A Secretaria de Segurança Pública do Distrito Federal (SSP-DF) publicou, nesta terça-feira (21), a Portaria nº 83/2025, que atualiza as competências e o funcionamento da Câmara Técnica de Monitoramento de Homicídios e Feminicídios (CTMHF). A medida, divulgada no Diário Oficial do DF (DODF), consolida o colegiado como núcleo técnico-consultivo responsável pela produção de diagnósticos criminais e criminológicos baseados em evidências, com foco no aprimoramento de políticas públicas e ações de prevenção à violência letal e de gênero.
Segundo o secretário de Segurança Pública, Sandro Avelar, a atualização normativa é essencial para a política de Segurança Integral adotada pelo Governo do Distrito Federal (GDF). “A Câmara Técnica tem papel estratégico na consolidação de uma segurança pública baseada em dados, integrada e comprometida com a prevenção. Esse avanço normativo reforça nosso compromisso com a transparência, a responsabilização institucional e o fortalecimento de ações de enfrentamento à violência de gênero e homicídios”, destacou o secretário.

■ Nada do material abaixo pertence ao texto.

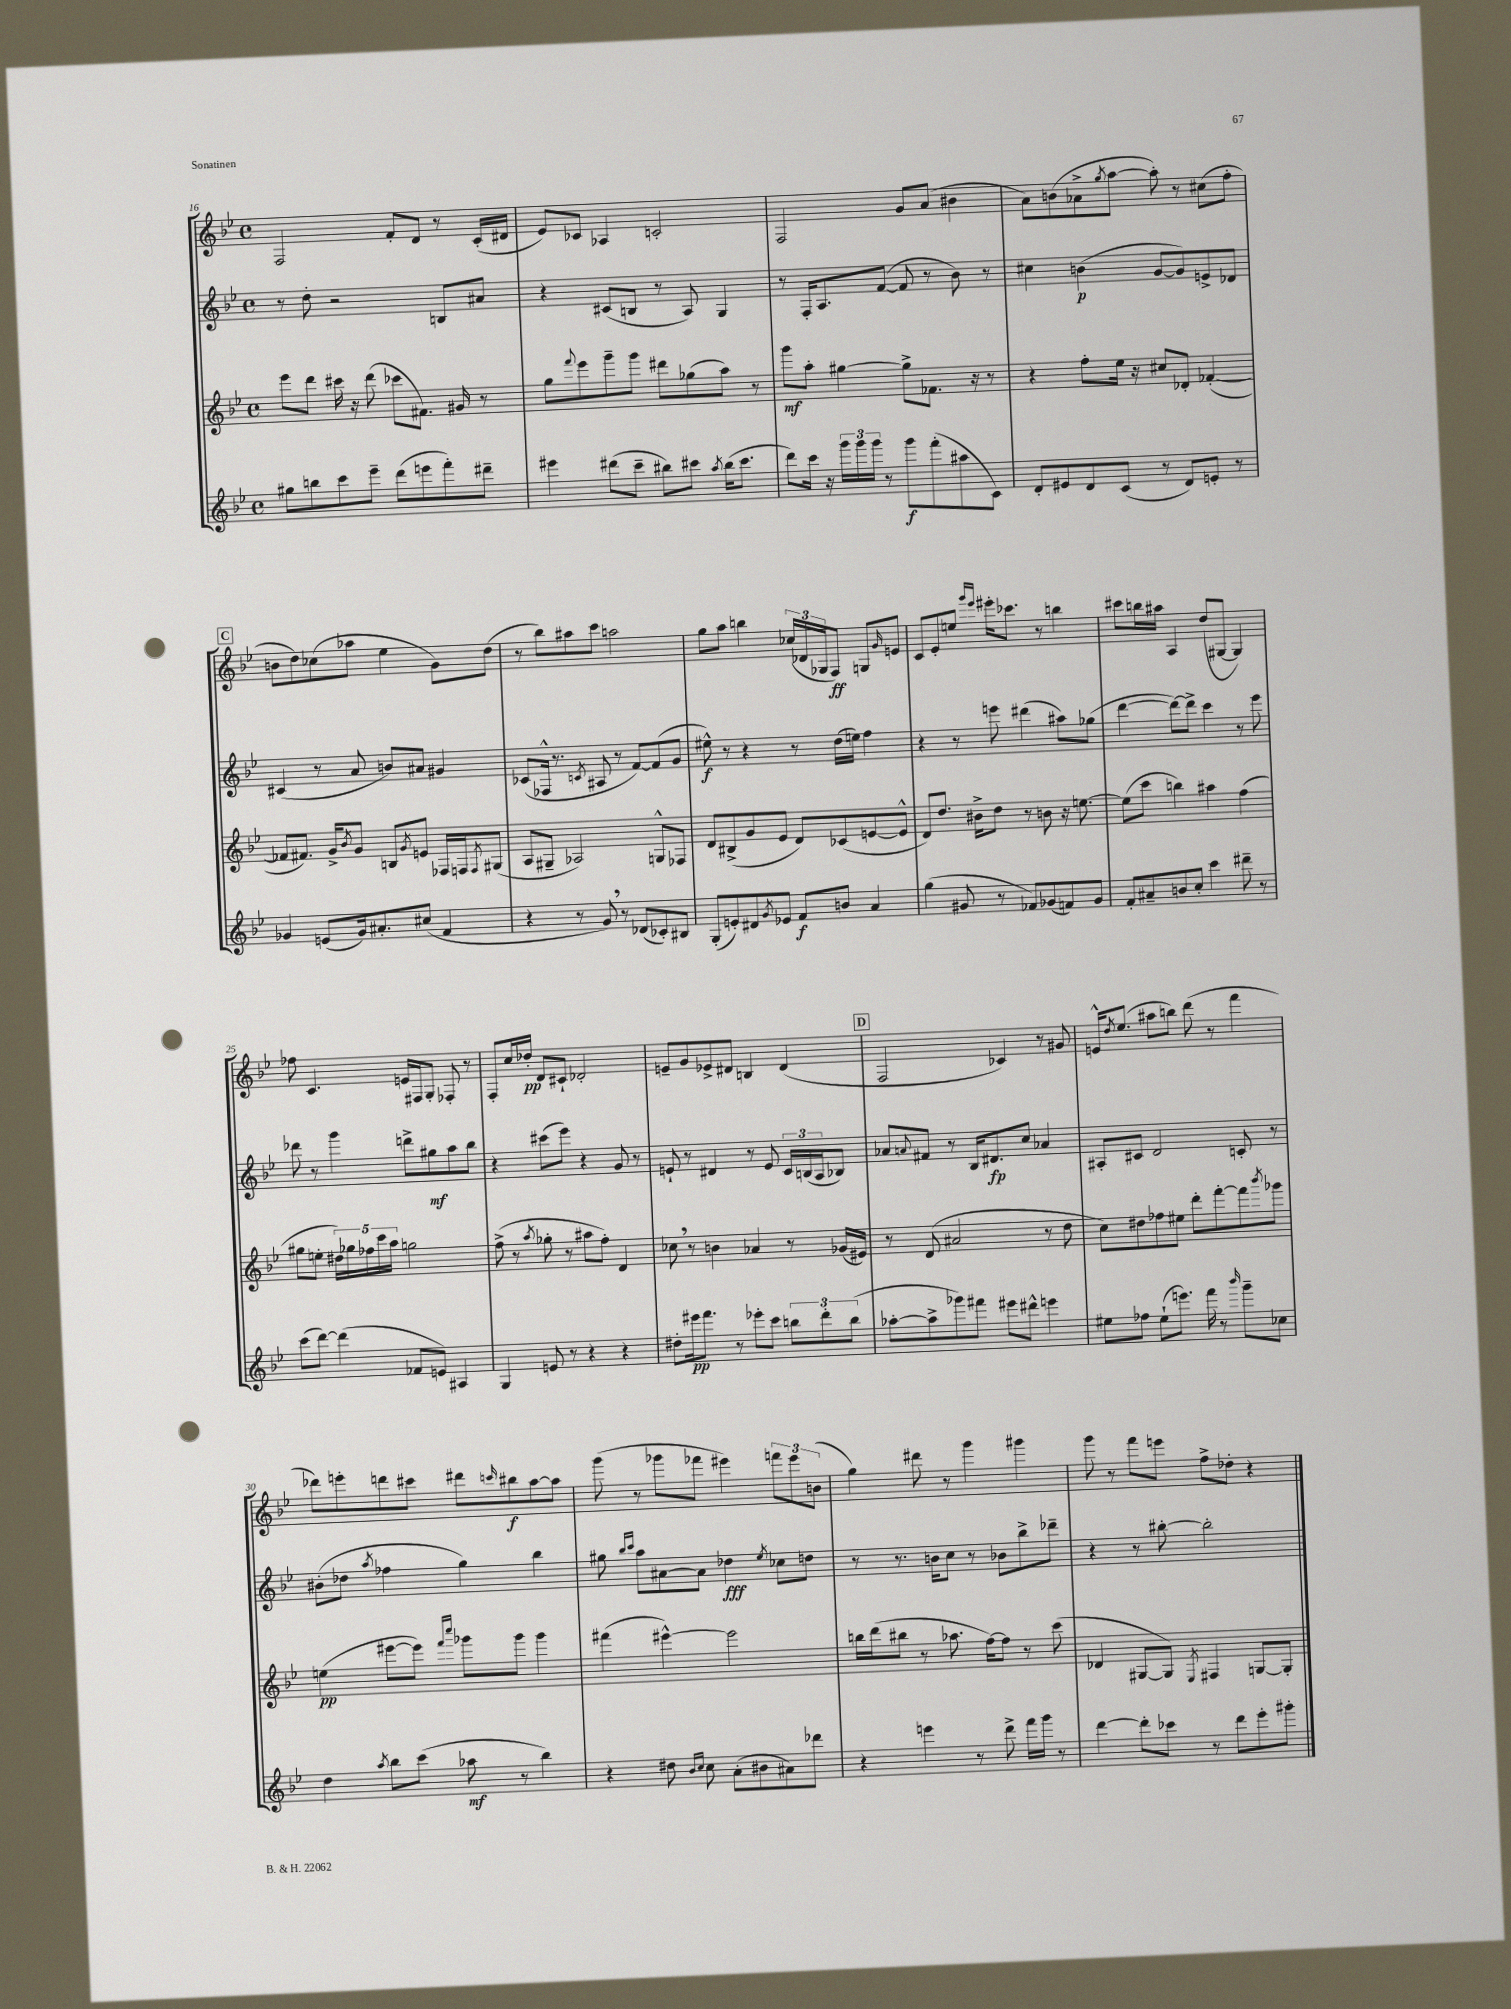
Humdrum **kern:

**kern	**dynam	**kern	**dynam	**kern	**dynam	**kern	**dynam
*part4	*part4	*part3	*part3	*part2	*part2	*part1	*part1
*staff4	*staff4	*staff3	*staff3	*staff2	*staff2	*staff1	*staff1
*clefG2	*	*clefG2	*	*clefG2	*	*clefG2	*
*k[b-e-]	*	*k[b-e-]	*	*k[b-e-]	*	*k[b-e-]	*
*M4/4	*	*M4/4	*	*M4/4	*	*M4/4	*
*met(c)	*	*met(c)	*	*met(c)	*	*met(c)	*
=16	=16	=16	=16	=16	=16	=16	=16
8gg#X\L	.	8eee-\L	.	8r	.	2F/	.
8bbn\	.	8ddd\J	.	8dd'\	.	.	.
8ccc\	.	16ccc#X\	.	2r	.	.	.
.	.	16r	.	.	.	.	.
8eee-~\J	.	(8ddd\	.	.	.	.	.
(8ddd\L	.	8ccc-X\L	.	.	.	8f'/L	.
8eeen\	.	8.f#X\J)	.	.	.	8d/J	.
8fff'\)	.	.	.	8Bn/L	.	8r	.
.	.	16g#X/	.	.	.	.	.
8ddd#X~\J	.	8r	.	8a#X/J	.	(16c'/LL	.
.	.	.	.	.	.	16d#X/JJ	.
=17	=17	=17	=17	=17	=17	=17	=17
4eee#X\	.	8gg\L	.	4r	.	8e-/L)	.
.	.	8qqfff/	.	.	.	.	.
.	.	8eee-\	.	.	.	8c-X/J	.
(8ddd#X\L	.	8ggg~\	.	(8c#X/L	.	4A-X/	.
8ccc~\J	.	8ggg\J	.	8Bn/J	.	.	.
8bb#X\L)	.	8ddd#X\L	.	8r	.	2cn'/	.
8ccc#X\J	.	(8gg-X\	.	8A/)	.	.	.
8qaa/	.	.	.	.	.	.	.
(16bb#\KL	.	8aa\J)	.	4G/	.	.	.
8.ccc#\J	.	.	.	.	.	.	.
.	.	8r	.	.	.	.	.
=18	=18	=18	=18	=18	=18	=18	=18
8ddd\L)	.	8ggg\L	mf	8r	.	2F/	.
16ccc\Jk	.	8aa'\J	.	16F'/KL	.	.	.
16r	.	.	.	8.A/	.	.	.
24ggg\LL	.	[4gg#X\	.	.	.	.	.
24ggg\	.	.	.	.	.	.	.
24ggg\JJ	.	.	.	.	.	.	.
8r	.	.	.	([8f/J	.	.	.
8ggg\L	f	8gg#^\L]	.	8f/]	.	8g/L	.
(8fff'\	.	8.f-X\J	.	8r	.	(8a/J	.
8aa#X\	.	.	.	8b-\)	.	4b#X\	.
.	.	16r	.	.	.	.	.
8c\J)	.	8r	.	8r	.	.	.
=19	=19	=19	=19	=19	=19	=19	=19
8d'/L	.	4r	.	4cc#X\	.	8a\L)	.
8e#X/	.	.	.	.	.	(8bn\	.
8d/	.	8ff'\L	.	(4bn\	p	8a-X^\	.
.	.	.	.	.	.	8qgg/	.
(8c/J	.	16ee-\Jk	.	.	.	[8aa\J	.
.	.	16r	.	.	.	.	.
8r	.	8cc#X/L	.	[8g/L	.	8aa'\])	.
8d/L)	.	8d-X'/J	.	8g/])	.	8r	.
8en'/J	.	([4f-X'/	.	8en^/	.	(8cc#X\L	.
8r	.	.	.	8d-X/J	.	8ff'\J	.
!!LO:LB:g=z
!!LO:REH:place=s1:t=C
=20	=20	=20	=20	=20	=20	=20	=20
4g-X/	.	8f-X/L]	.	(4c#X/	.	8bn\L	.
.	.	8.f#X/J)	.	.	.	8dd\)	.
(8en/L	.	.	.	8r	.	(8cc-X\	.
.	.	16g^/KL	.	.	.	.	.
.	.	8qb-/	.	.	.	.	.
16g-/k)	.	8g/J	.	8a/	.	8aa-X\J	.
8.a#X'/	.	.	.	.	.	.	.
.	.	8Bn/L	.	8bn/L)	.	4ee-\	.
.	.	8qg/	.	.	.	.	.
(8cc#X/J	.	8en/J	.	8a#X/J	.	.	.
4f/	.	16F-X/LL	.	4g#X/	.	8g\L)	.
.	.	16Fn/J	.	.	.	.	.
.	.	8qF/	.	.	.	.	.
.	.	(8G#X/J	.	.	.	(8dd\J	.
=21	=21	=21	=21	=21	=21	=21	=21
4r	.	8A/L	.	(8c-X/L	.	8r	.
.	.	8G#X~/J	.	16F-X^^/Jk	.	8bb-\L)	.
.	.	.	.	8.r	.	.	.
8r	.	2A-X/)	.	.	.	8aa#X\	.
.	.	.	.	8qcn/	.	.	.
8g,/)	.	.	.	8A#X/	.	8ccc\J	.
8r	.	.	.	8r	.	2aan\	.
(8d-X/L	.	.	.	[8f/L)	.	.	.
8c-X'/)	.	8Gn^^/L	.	(8f/]	.	.	.
8B#X/J	.	8F-X/J	.	8g/J	.	.	.
=22	=22	=22	=22	=22	=22	=22	=22
(8G'/L	.	8d/L	.	8ee#X^^\)	f	8gg\L	.
8en'/)	.	(8B#X^/	.	8r	.	8aa\J	.
8d#X/	.	8g/	.	4r	.	4bbn\	.
8qg/	.	.	.	.	.	.	.
8e-X/J	.	8e-/J	.	.	.	.	.
8f/L	f	8d/L)	.	8r	.	(24cc-X/LL	.
.	.	.	.	.	.	24d-X/	.
.	.	.	.	.	.	24G-X/J	.
8bn/J	.	(8c-X/	.	(16dd\LL	.	8F/J)	ff
.	.	.	.	16een\JJ)	.	.	.
4a/	.	[8en/	.	4ff\	.	8Gn/L	.
.	.	.	.	.	.	16qqg/	.
.	.	8e^^/J]	.	.	.	8en/J	.
=23	=23	=23	=23	=23	=23	=23	=23
(4gg\	.	8d/L)	.	4r	.	8c/L	.
.	.	8.dd/J	.	.	.	8e-'/	.
8g#X/	.	.	.	8r	.	8een/J	.
.	.	16b#X^\KL	.	.	.	.	.
.	.	.	.	.	.	16qqggg/LL	.
.	.	.	.	.	.	16qqeee-/JJ	.
8r	.	8dd\J	.	8eeen\	.	16eee#X'\KL	.
.	.	.	.	.	.	8.ccc-X\J	.
8f-X/L)	.	8r	.	(4ddd#X\	.	.	.
(8g-X/	.	8bn\	.	.	.	8r	.
8fn/)	.	16r	.	8aa#X\L)	.	4bbn\	.
.	.	[8.een\	.	.	.	.	.
8g-/J	.	.	.	(8gg-X\J	.	.	.
=24	=24	=24	=24	=24	=24	=24	=24
8f'/L	.	(8ee\L]	.	[4ddd\	.	8ccc#X\L	.
8a#X~/	.	8ccc\J	.	.	.	16bbn\L	.
.	.	.	.	.	.	16aa#X\JJ	.
8bn/	.	4bbn\)	.	8ddd\L_)	.	4A/	.
8cc'/J	.	.	.	8ddd^\J]	.	.	.
4ccc\	.	4aa#X\	.	4ccc\	.	(8dd/L	.
.	.	.	.	.	.	[8G#X/J	.
8ddd#X~\	.	(4ff\	.	8r	.	4G#/])	.
8r	.	.	.	8eee-\	.	.	.
!!LO:LB:g=z
=25	=25	=25	=25	=25	=25	=25	=25
(8ccc\L	.	8gg#X\L	.	8ddd-X\	.	8ff-X\	.
[8ddd\J)	.	8een'\J	.	8r	.	4.c/	.
(4ddd\]	.	20dd#X\LL)	.	4ggg\	.	.	.
.	.	20gg-X\	.	.	.	.	.
.	.	20ff-X\	.	.	.	.	.
.	.	20ccc\	.	.	.	.	.
.	.	20aa\JJ	.	.	.	.	.
8f-X/L	.	2ggn\	.	8dddn^\L	.	16en/LL	.
.	.	.	.	.	.	16F#X/J	.
8en/J)	.	.	.	8gg#X\	mf	8G'/J	.
4A#X/	.	.	.	8aa\	.	8F-X'/	.
.	.	.	.	8bb-\J	.	8r	.
=26	=26	=26	=26	=26	=26	=26	=26
4G/	.	(8ff^\	.	4r	.	8F'/L	.
.	.	8r	.	.	.	16cc/L	.
.	.	.	.	.	.	16dd-X'/JJ	pp
.	.	8qaa/	.	.	.	.	.
8en/	.	8gg-X'\	.	(8ccc#X\L	.	8d/L	.
8r	.	8r	.	8eee-\J)	.	8c#X`/J	.
4r	.	8aa#X\L	.	4r	.	2d-X'/	.
.	.	8ff'\J)	.	.	.	.	.
4r	.	4d/	.	8g/	.	.	.
.	.	.	.	8r	.	.	.
=27	=27	=27	=27	=27	=27	=27	=27
8dd#X'\L	.	8cc-X,\	.	8en`/	.	8en~/L	.
16eee#X\k	pp	8r	.	8r	.	8g/	.
8.fff\J	.	.	.	.	.	.	.
.	.	4bn\	.	4d#X/	.	8e-X^/	.
8r	.	.	.	.	.	8d#X/J	.
8eee-X'\L	.	4a-X/	.	8r	.	4Bn/	.
8ccc\J	.	.	.	8e/	.	.	.
12bbn\L	.	8r	.	24c/LL	.	(4d#/	.
.	.	.	.	(24Bn/	.	.	.
12ddd'\	.	.	.	24A/J	.	.	.
.	.	(16g-X/LL	.	8B-X/J)	.	.	.
(12bb\J	.	.	.	.	.	.	.
.	.	16e#X/JJ)	.	.	.	.	.
!!LO:REH:place=s1:t=D
=28	=28	=28	=28	=28	=28	=28	=28
[8aa-X'\L	.	8r	.	8a-X/L	.	2F/	.
.	.	.	.	8qqan/	.	.	.
8aa-^\]	.	(8d/	.	8f#X/J	.	.	.
8ggg-X\)	.	2a#X/	.	8r	.	.	.
8fff#X\J	.	.	.	16B-/KL	.	.	.
.	.	.	.	8.d#X/	fp	.	.
8eee#X\L	.	.	.	.	.	4c-X/)	.
8ddd#X^^\J	.	.	.	8cc/J	.	.	.
4eeen\	.	8r	.	4a-X/	.	8r	.
.	.	8dd\	.	.	.	8g#X/	.
=29	=29	=29	=29	=29	=29	=29	=29
8ee#X\L	.	8cc\L)	.	8A#X'/L	.	16en^^/KL	.
.	.	.	.	.	.	8qdd/	.
.	.	.	.	.	.	(8.ee-/J	.
8ff-X\J	.	8dd#X\	.	8c#X/J	.	.	.
(8ee#`\L	.	8ff-X\	.	2d/	.	8aa#X\L	.
8.eeen\J)	.	8ee#X\J	.	.	.	8bbn\J)	.
.	.	8ddd'\L	.	.	.	(8ddd\	.
16fff\	.	.	.	.	.	.	.
8r	.	[8fff'\	.	.	.	8r	.
16qqbbb-/	.	.	.	.	.	.	.
8ggg~\L	.	8fff\]	.	8cn'/	.	4fff\	.
.	.	8qbbb-/	.	.	.	.	.
8cc-X\J	.	8ggg-X\J	.	8r	.	.	.
!!LO:LB:g=z
=30	=30	=30	=30	=30	=30	=30	=30
4dd\	.	(4een\	pp	(8b#X'\L	.	8ddd-X\L)	.
.	.	.	.	8dd-X\J	.	8eeen'\	.
8qaa/	.	.	.	8qaa/	.	.	.
8bb-\L	.	[8eee#X\L	.	4ff-X\	.	8dddn\	.
(8ccc\J	.	8eee#\J])	.	.	.	8ccc#X\J	.
.	.	16qqfff/LL	.	.	.	.	.
.	.	16qqcccc/JJ	.	.	.	.	.
8aa-X\	mf	8ggg-X\L	.	4gg\)	.	8ddd#X\L	.
.	.	.	.	.	.	16qqcccn/	.
8r	.	8ggg-\J	.	.	.	8bb#X\	f
4bb-\)	.	4ggg-\	.	4bb-\	.	[8aa\	.
.	.	.	.	.	.	8aa\J]	.
=31	=31	=31	=31	=31	=31	=31	=31
4r	.	(4fff#X\	.	8gg#X\	.	(8ggg\	.
.	.	.	.	16qqbb-/LL	.	.	.
.	.	.	.	16qqccc/JJ	.	.	.
.	.	.	.	8aa\L	.	8r	.
8dd#X\	.	[4eee#X^^\)	.	[8a#X\	.	8ggg-X\L	.
16qqb-/LL	.	.	.	.	.	.	.
16qqcc/JJ	.	.	.	.	.	.	.
8cc\	.	.	.	8a#\J]	.	8fff-X\J	.
(8a'\L	.	2eee#\]	.	4dd-X\	fff	4eee#X\)	.
8b#X\	.	.	.	.	.	.	.
.	.	.	.	8qee-/	.	.	.
8a#X\)	.	.	.	8cc-X\L	.	12fffn\L	.
.	.	.	.	.	.	12eee#\	.
8ddd-X\J	.	.	.	8ddn\J	.	.	.
.	.	.	.	.	.	(12bn\J	.
=32	=32	=32	=32	=32	=32	=32	=32
4r	.	16bbn\LL	.	8r	.	4gg\)	.
.	.	(16ddd\J	.	.	.	.	.
.	.	8bb#X\J	.	8.r	.	.	.
4eeen\	.	8r	.	.	.	8ddd#X\	.
.	.	.	.	16bn\KL	.	.	.
.	.	8.aa-X\	.	8cc\J	.	8r	.
8r	.	.	.	8r	.	4ggg\	.
.	.	[16ff\KL)	.	.	.	.	.
8ddd^\	.	8ff\J]	.	8b-X\L	.	.	.
16fff\LL	.	8r	.	8bb-^\	.	4ggg#X\	.
16ggg\JJ	.	.	.	.	.	.	.
8r	.	(8ccc\	.	8ddd-X~\J	.	.	.
=33	=33	=33	=33	=33	=33	=33	=33
[4ddd\	.	4d-X/	.	4r	.	8ggg\	.
.	.	.	.	.	.	8r	.
8ddd'\L]	.	[8G#X/L	.	8r	.	8fff\L	.
8ccc-X\J	.	8G#/J])	.	[8bb#X'\	.	8eeen\J	.
.	.	8qE-/	.	.	.	.	.
8r	.	4F#X/	.	2bb#'\]	.	8ff^\L	.
8ddd\L	.	.	.	.	.	8dd-X'\J	.
8eee-'\	.	[8Gn/L	.	.	.	4r	.
8ggg#X'\J	.	8G'/J]	.	.	.	.	.
==	==	==	==	==	==	==	==
*-	*-	*-	*-	*-	*-	*-	*-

A portaria está alinhada aos princípios do Programa DF Mais Seguro – Segurança Integral, que adota a integralidade como diretriz central da política pública de segurança. Entre as novas atribuições da CTMHF estão o acompanhamento e a análise de dados de homicídios e feminicídios em todo o ciclo do Sistema de Justiça Criminal, a produção de diagnósticos quantitativos e qualitativos, a padronização de protocolos de coleta e integração de dados e o desenvolvimento de ferramentas analíticas e modelos preditivos para subsidiar decisões estratégicas.
O texto também institui dois grupos executivos temáticos permanentes: um voltado para feminicídios e violência doméstica, e outro para homicídios. Ambos serão presididos pelo secretário de Segurança Pública e compostos por representantes das forças de segurança – PMDF, PCDF, CBMDF e Detran-DF –, além da Secretaria de Administração Penitenciária (Seape-DF), Tribunal de Justiça (TJDFT), Ministério Público (MPDFT) e órgãos de políticas para mulheres, como a Secretaria da Mulher (SMDF) e a Secretaria de Justiça e Cidadania (Sejus-DF).
A inclusão da Seape-DF, que representa a Polícia Penal, é uma das novidades da portaria. Para o secretário de Administração Penitenciária, Wenderson Teles, a participação do sistema prisional amplia a compreensão do ciclo da violência, desde a ocorrência do crime até o cumprimento da pena. “O sistema penitenciário reúne informações valiosas para o trabalho de inteligência dos órgãos de Justiça, o que torna os relatórios mais completos e ajuda a entender melhor as dinâmicas e condutas criminais”, ressaltou.
De acordo com o coordenador da CTMHF, Marcelo Zago, o fortalecimento da Câmara representa um avanço na política de segurança baseada em evidências no DF. “A atualização normativa amplia nossa capacidade técnica e consolida um modelo de governança que envolve múltiplas instituições. O foco é compreender o fenômeno da violência de forma integrada, para que os dados se traduzam em decisões mais assertivas, prevenção efetiva e vidas preservadas”, afirmou Zago.
Por fim, a portaria também reforça o compromisso da SSP-DF com a transparência ativa, por meio da publicação de relatórios, estudos e painéis analíticos no portal da secretaria, além do incentivo ao intercâmbio técnico e científico com universidades e centros de pesquisa.
Vale destacar que o trabalho da CTMHF vem ganhando reconhecimento nacional. Em 2025, a Câmara foi convidada a apresentar suas metodologias em eventos como a XIX Jornada Lei Maria da Penha, promovida pelo Conselho Nacional de Justiça (CNJ), e o Simpósio sobre Feminicídios, da Universidade Estadual de Londrina (UEL). O Painel de Feminicídio, disponível no site da SSP-DF, também é fruto das ações desenvolvidas pelo colegiado.